Op 30 maart ontving ik een nieuwe brief van het Cft waarin het College «constateert dat Sint Maarten nog altijd niet beschikt over een vastgestelde begroting 2011» en dat «er op dit moment geen uitzicht bestaat dat binnen een redelijke termijn alsnog een vastgestelde begroting zal worden toegezonden die voldoet aan de criteria van de Rijkswet». Op basis van artikel 14 van de Rijkswet adviseert het Cft de RMR om Sint Maarten een aanwijzing te geven met als doel zo spoedig mogelijk tot een begroting te komen die voldoet aan de normen van artikel 15 Rijkswet financieel toezicht. Het Cft gaat in deze brief nader in op welke elementen onderdeel van de aanwijzing zouden kunnen zijn.
Op 31 maart ontving ik een brief van de Minister President van Sint Maarten, waarin de visie van de Raad van Ministers van Sint Maarten is weergegeven. De beide brieven zijn bijgesloten.2
De Rijksministerraad van 1 april heeft kennis kunnen nemen van beide brieven en heeft gesproken over de begroting van Sint Maarten en de naleving van de Rijkswet financieel toezicht. De Rijksministerraad overweegt een aanwijzing tenzij de Raad van Ministers van Sint Maarten de door het Cft geconstateerde gebreken onderkent en de noodzakelijke maatregelen om te komen tot een begroting – conform Rijkswet – neemt.
Op 4 april zal ik een gesprek voeren met de regering van Sint Maarten op basis van het inhoudelijke oordeel van het Cft.
In de Rijksministerraad van 15 april zal de begroting van Sint Maarten dan opnieuw aan de orde gesteld worden en zal ik u per brief informeren.
Over het niet verschijnen van de minister president van Sint Maarten bij het overleg met het Cft heb ik geen oordeel. De feitelijke gang van zaken is mij onbekend. Waar het om gaat is dat Sint Maarten haar afspraken gaat nakomen en handelt conform de Rijkswet Financieel toezicht.
Deelt u de opvatting van de minister van Financiën dat het land te weinig heeft geprofiteerd van de 1,5 miljard euro schuldsanering die Nederland in de toenmalige Nederlandse Antillen heeft geïnvesteerd en Sint Maarten om die reden niet gebonden is aan het financiële toezicht?

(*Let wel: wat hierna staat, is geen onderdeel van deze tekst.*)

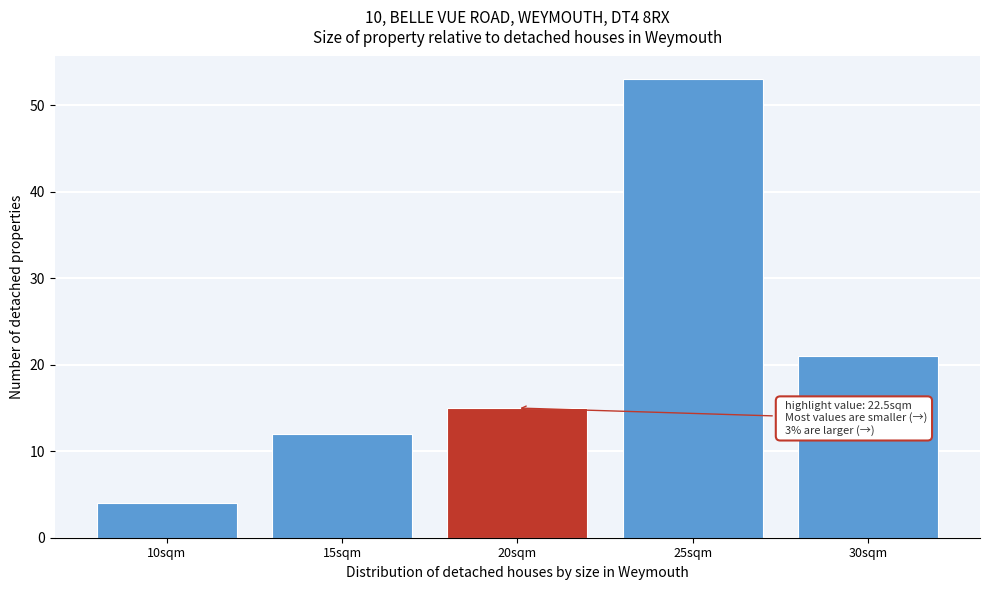

Reading right to left, extract all data points from this chart.

30sqm=21	25sqm=53	20sqm=15	15sqm=12	10sqm=4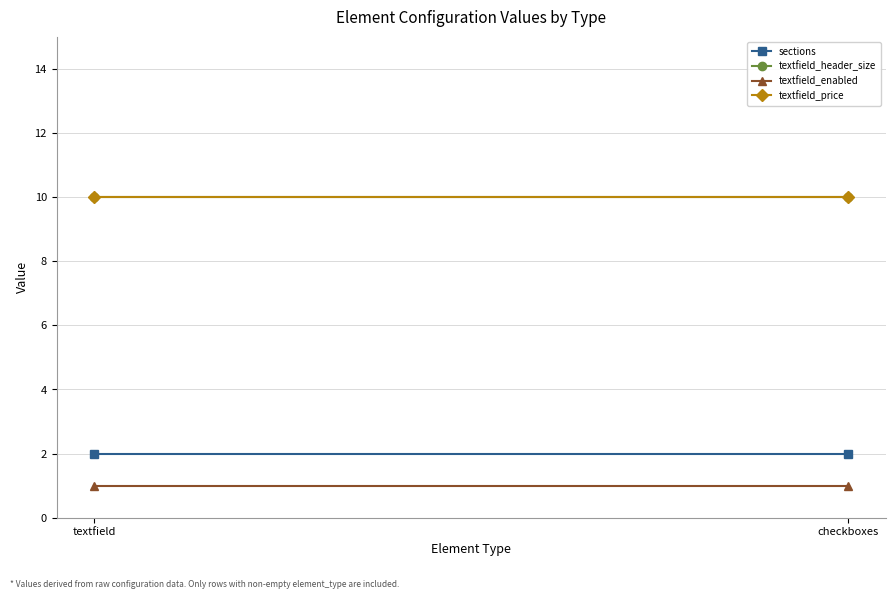

Rank the categories by textfield_header_size value from highest to lowest.

textfield, checkboxes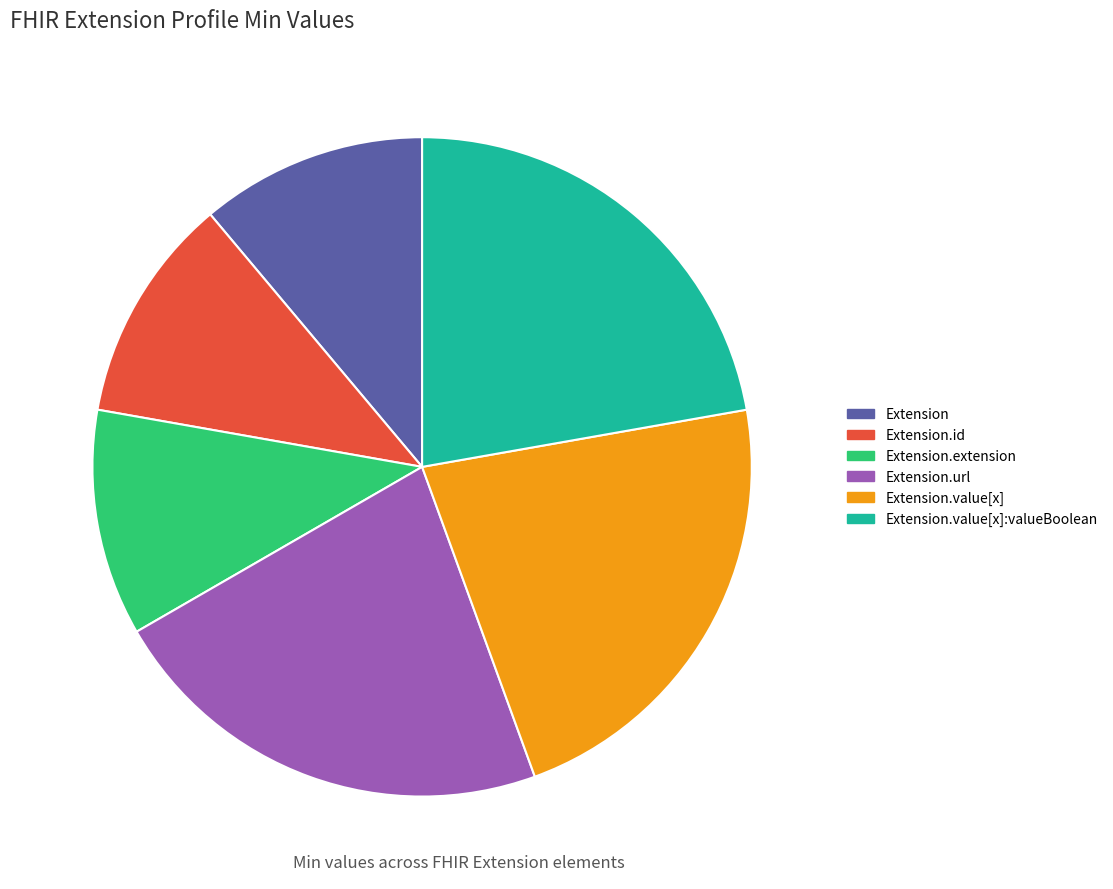

How many segments does this pie chart have?

6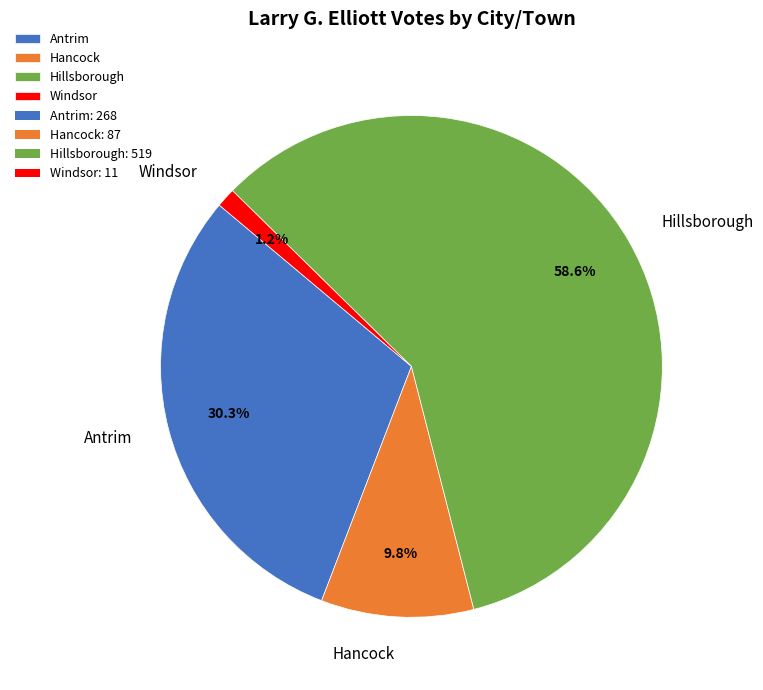

Count the number of slices in the pie.

4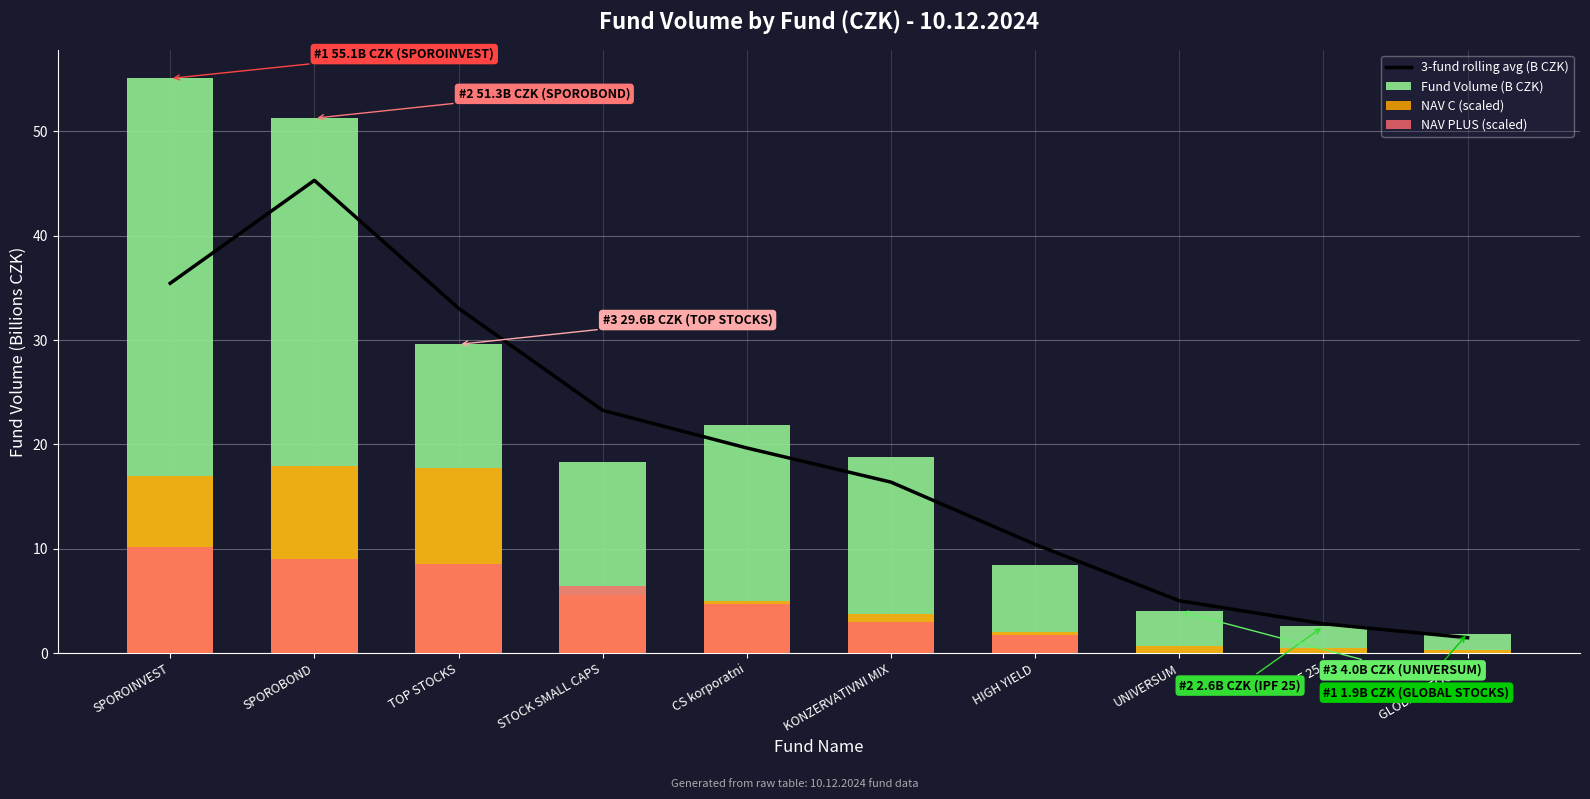

At which label does 3-fund rolling avg (B CZK) reach its minimum?

GLOBAL STOCKS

Ik deel die opvatting niet. Nederland heeft ruim Naf 1,5 miljard aan schuldtitels van het Land Nederlandse Antillen gesaneerd. Dit is schuld die het Land Nederlandse Antillen voor de uitvoering van zijn taken op al de eilanden, inclusief Sint Maarten, is aangegaan. Als Nederland deze schulden niet had gesaneerd was in de boedelscheiding nog ruim NAf 280 miljoen aan extra schuld bij het nieuwe land Sint Maarten terecht gekomen.
Daarnaast heeft Sint Maarten NAf 65 miljoen ontvangen voor de sanering van betalingsachterstanden. Dit had meer kunnen zijn, maar Sint Maarten heeft nagelaten tijdig achterstanden in te dienen voor sanering. Dat Sint Maarten dit heeft nagelaten is de eigen verantwoordelijkheid van Sint Maarten.
Voorts is de stelling dat Sint Maarten vanwege onvoldoende schuldsanering niet gebonden zou zijn aan het financieel toezicht volstrekt onterecht. Het financieel toezicht is geregeld in de Rijkswet financieel toezicht Curaçao en Sint Maarten. Ook Sint Maarten heeft ingestemd met deze rijkswet en is daar evenzeer aangebonden als Curaçao en Nederland.
Zult u de regering van Sint Maarten toestaan om opnieuw geld te lenen en daarmee opnieuw schulden te maken, zoals de minister van Financiën wil?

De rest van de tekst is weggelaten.